Go through the data and copy each line where the string "pixels" appears.

PROVIDED RECORDS
——————

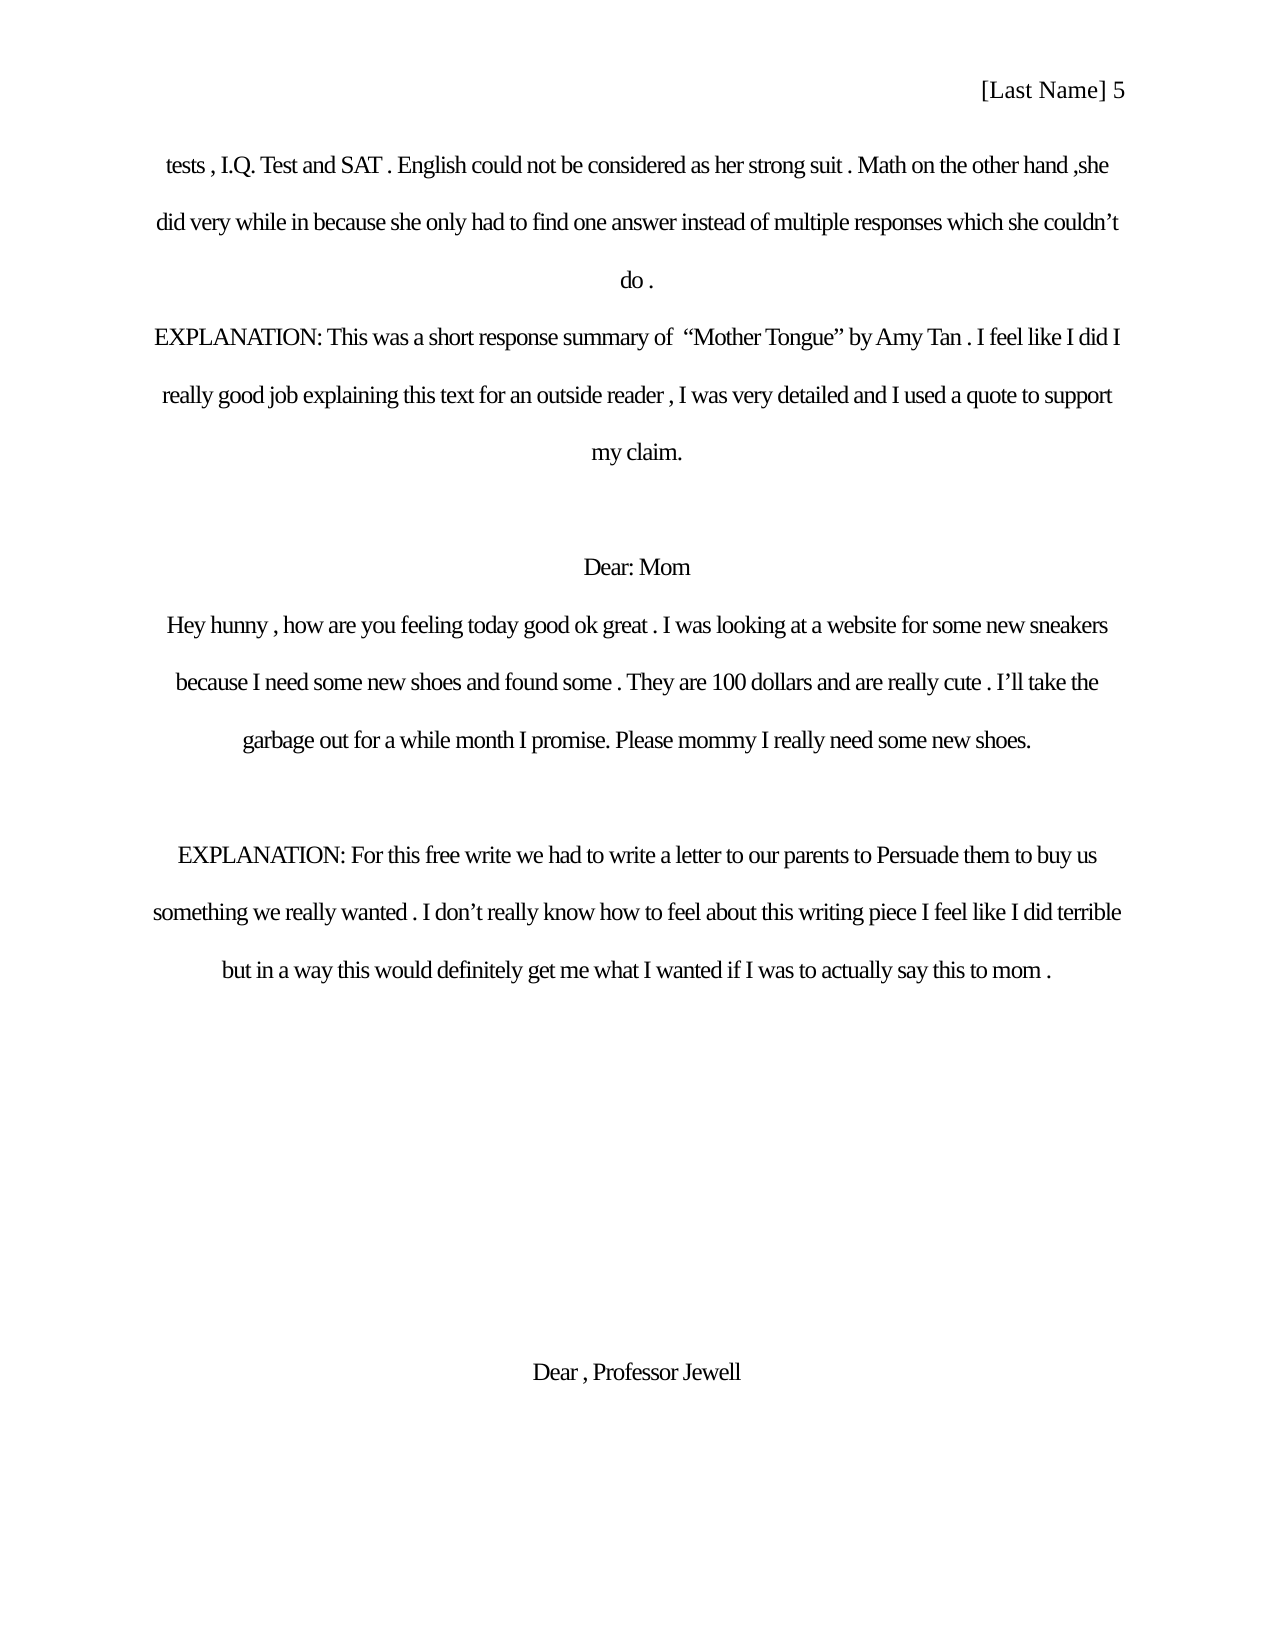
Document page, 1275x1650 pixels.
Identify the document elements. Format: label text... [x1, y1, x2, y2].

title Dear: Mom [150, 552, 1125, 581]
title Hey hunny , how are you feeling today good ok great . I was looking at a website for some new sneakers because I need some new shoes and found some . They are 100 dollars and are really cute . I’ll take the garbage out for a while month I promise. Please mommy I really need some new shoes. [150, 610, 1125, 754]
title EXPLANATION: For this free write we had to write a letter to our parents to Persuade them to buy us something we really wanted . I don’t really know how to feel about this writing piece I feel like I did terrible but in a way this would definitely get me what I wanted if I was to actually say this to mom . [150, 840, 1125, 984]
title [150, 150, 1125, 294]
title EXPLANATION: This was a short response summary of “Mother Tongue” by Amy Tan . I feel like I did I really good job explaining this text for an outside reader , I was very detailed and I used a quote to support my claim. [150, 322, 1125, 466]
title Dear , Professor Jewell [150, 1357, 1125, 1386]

——————

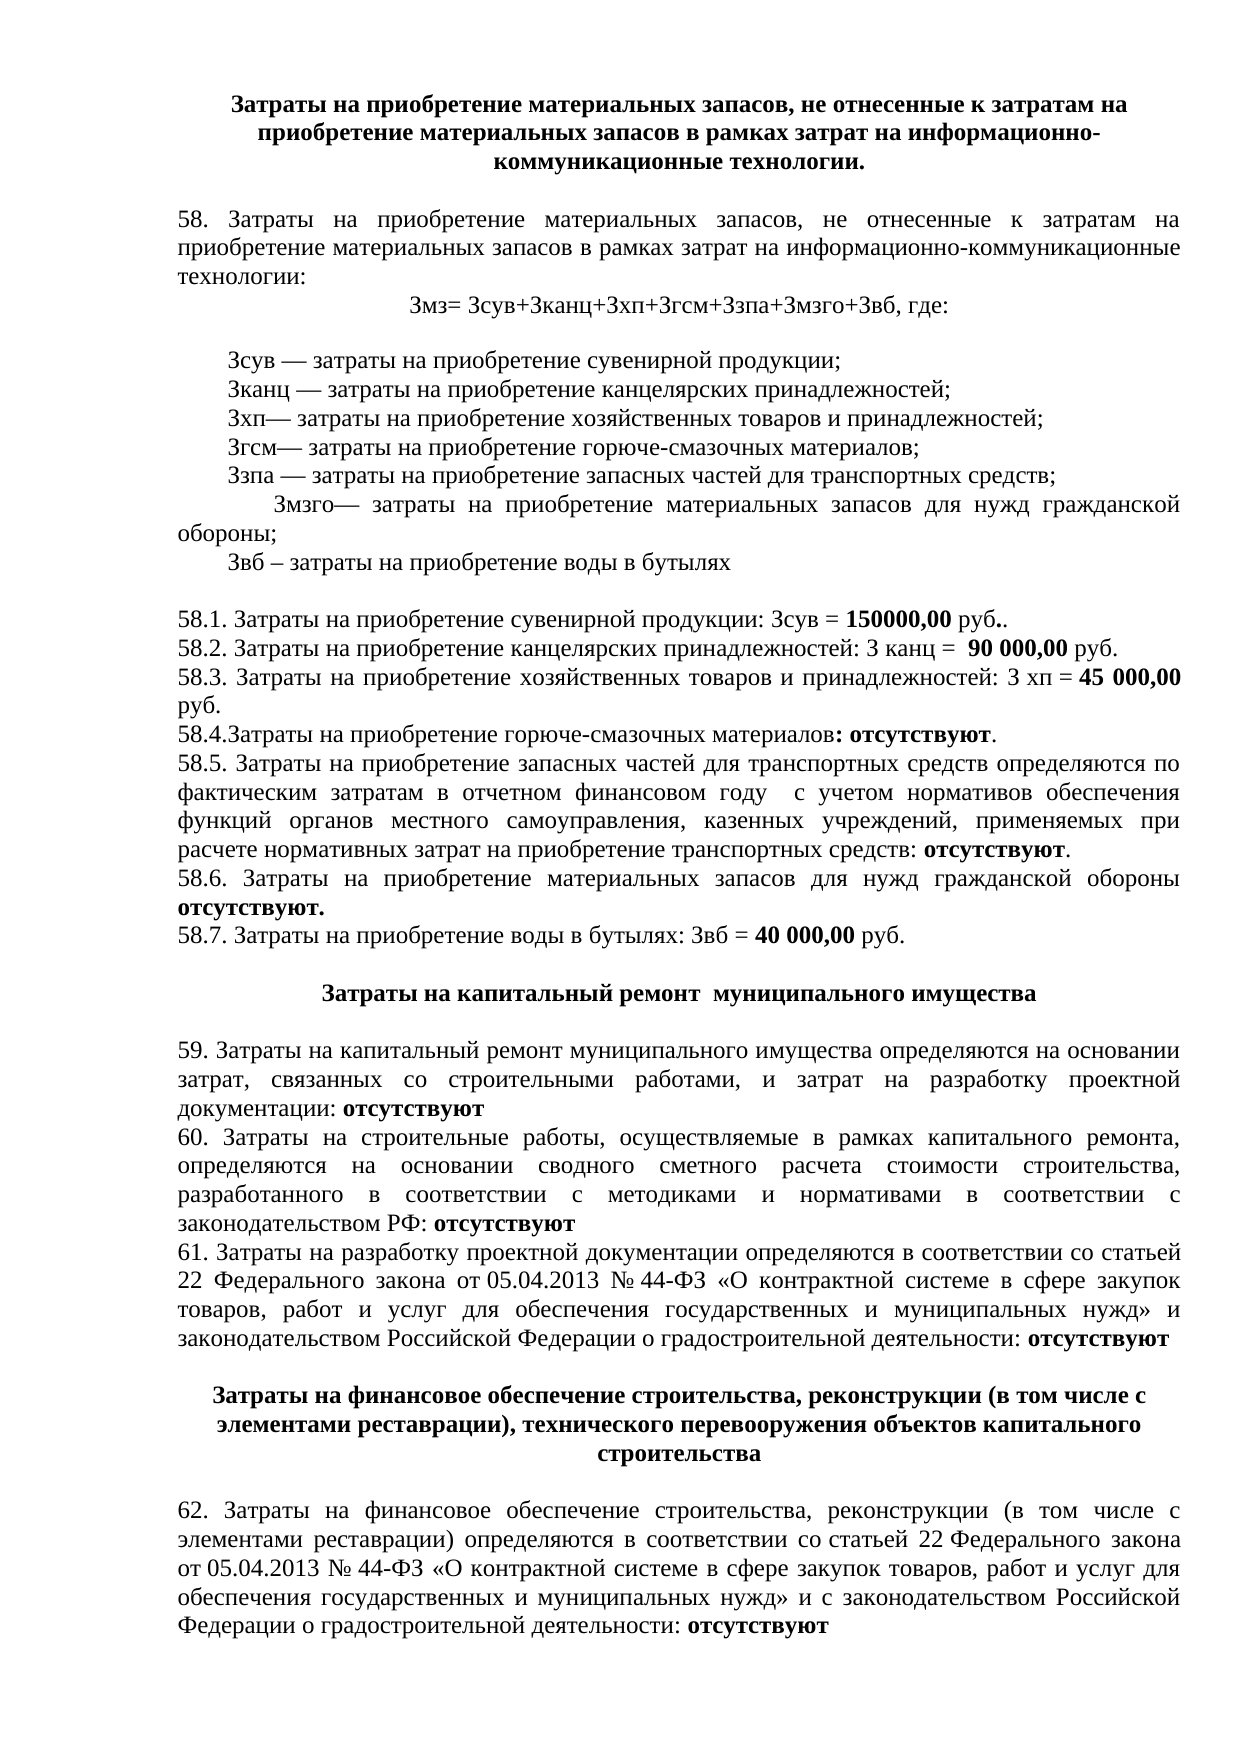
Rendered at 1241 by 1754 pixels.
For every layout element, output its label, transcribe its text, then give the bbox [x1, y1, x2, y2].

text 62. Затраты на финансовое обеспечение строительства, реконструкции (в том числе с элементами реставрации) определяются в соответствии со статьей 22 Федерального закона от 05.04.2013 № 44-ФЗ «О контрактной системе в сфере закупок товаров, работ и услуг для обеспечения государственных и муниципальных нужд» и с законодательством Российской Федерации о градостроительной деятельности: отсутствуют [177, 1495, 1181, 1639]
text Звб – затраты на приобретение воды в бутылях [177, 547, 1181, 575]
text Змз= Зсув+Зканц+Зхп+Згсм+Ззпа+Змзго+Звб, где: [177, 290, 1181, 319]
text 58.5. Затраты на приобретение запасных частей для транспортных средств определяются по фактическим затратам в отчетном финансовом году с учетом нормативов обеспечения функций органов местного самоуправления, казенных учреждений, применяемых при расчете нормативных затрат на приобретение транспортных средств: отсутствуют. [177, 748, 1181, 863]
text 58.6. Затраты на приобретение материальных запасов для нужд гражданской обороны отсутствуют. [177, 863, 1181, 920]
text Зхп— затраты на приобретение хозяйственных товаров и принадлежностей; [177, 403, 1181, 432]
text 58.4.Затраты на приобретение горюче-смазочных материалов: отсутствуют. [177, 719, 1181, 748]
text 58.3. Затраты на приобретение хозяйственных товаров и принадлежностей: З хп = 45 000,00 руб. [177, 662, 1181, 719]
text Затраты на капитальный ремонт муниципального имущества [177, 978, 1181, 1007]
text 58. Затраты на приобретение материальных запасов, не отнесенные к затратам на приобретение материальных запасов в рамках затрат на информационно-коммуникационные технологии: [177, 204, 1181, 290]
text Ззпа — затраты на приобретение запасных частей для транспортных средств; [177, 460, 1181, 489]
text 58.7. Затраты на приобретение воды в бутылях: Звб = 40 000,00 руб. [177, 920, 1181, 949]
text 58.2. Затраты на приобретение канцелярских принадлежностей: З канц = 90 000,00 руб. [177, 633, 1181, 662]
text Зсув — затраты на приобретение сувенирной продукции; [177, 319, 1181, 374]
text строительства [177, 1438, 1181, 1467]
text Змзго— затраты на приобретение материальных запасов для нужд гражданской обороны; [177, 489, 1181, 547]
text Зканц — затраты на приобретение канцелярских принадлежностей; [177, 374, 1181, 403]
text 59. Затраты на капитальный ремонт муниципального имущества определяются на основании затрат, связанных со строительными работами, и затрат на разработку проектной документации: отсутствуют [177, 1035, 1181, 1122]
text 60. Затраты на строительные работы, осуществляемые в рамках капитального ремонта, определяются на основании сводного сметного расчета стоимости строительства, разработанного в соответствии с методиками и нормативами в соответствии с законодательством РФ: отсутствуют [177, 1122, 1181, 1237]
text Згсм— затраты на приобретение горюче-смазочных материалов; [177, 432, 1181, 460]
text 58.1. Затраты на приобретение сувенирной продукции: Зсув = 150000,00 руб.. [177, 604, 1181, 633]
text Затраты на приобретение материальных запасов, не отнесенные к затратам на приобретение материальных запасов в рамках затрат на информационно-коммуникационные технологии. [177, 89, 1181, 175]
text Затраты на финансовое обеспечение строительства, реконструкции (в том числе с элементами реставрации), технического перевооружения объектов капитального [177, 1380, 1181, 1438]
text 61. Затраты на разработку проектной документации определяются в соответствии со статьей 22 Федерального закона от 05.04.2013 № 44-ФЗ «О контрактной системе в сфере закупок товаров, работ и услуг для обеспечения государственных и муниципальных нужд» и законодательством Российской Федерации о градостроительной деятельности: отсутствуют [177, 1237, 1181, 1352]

——————

THE ANSWER
Document page, 1275x1650 pixels.
Rendered at 1241 by 1754 pixels.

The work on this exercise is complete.